Work item:
Could you repeat every record below exactly, leaving out the pictures?

Information shown:
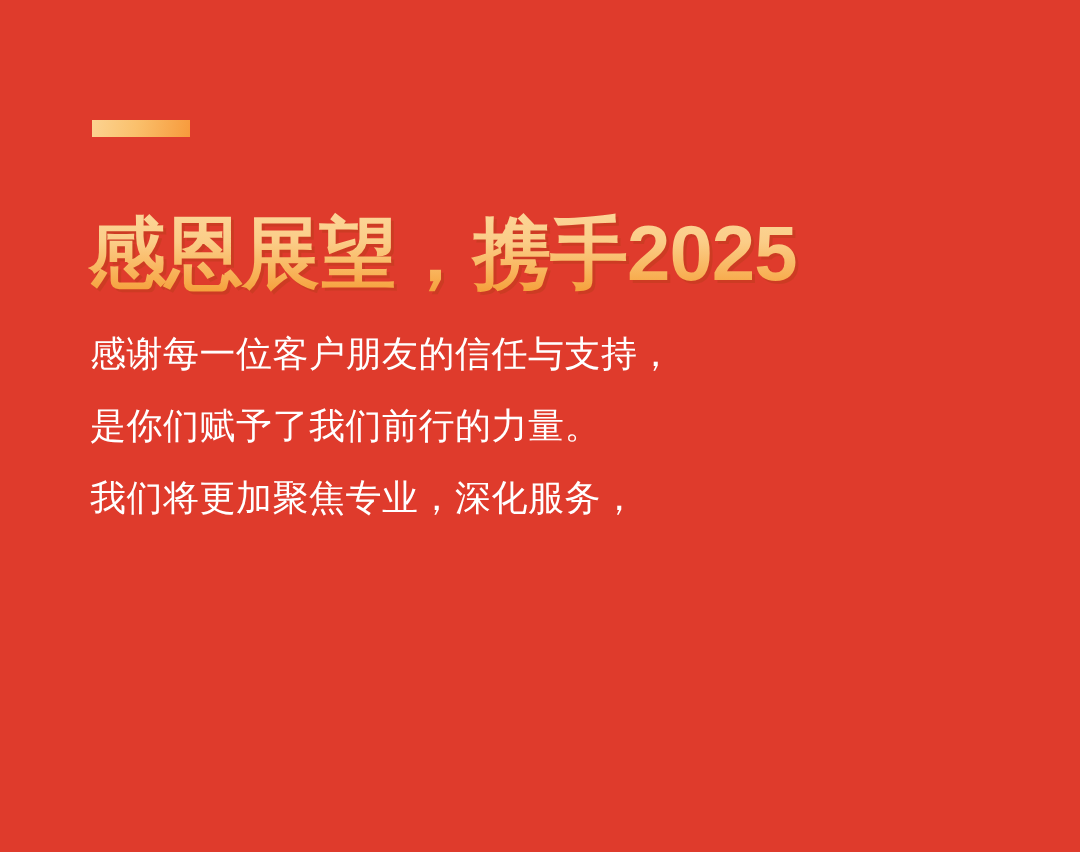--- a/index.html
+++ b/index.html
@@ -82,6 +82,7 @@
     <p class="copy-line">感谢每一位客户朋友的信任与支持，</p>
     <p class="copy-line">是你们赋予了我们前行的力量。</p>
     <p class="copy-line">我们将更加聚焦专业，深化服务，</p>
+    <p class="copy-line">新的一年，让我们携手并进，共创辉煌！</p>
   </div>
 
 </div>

Written solution:
--- a/index.html
+++ b/index.html
@@ -82,6 +82,7 @@
     <p class="copy-line">感谢每一位客户朋友的信任与支持，</p>
     <p class="copy-line">是你们赋予了我们前行的力量。</p>
     <p class="copy-line">我们将更加聚焦专业，深化服务，</p>
+    <p class="copy-line">新的一年，让我们携手并进，共创辉煌！</p>
   </div>
 
 </div>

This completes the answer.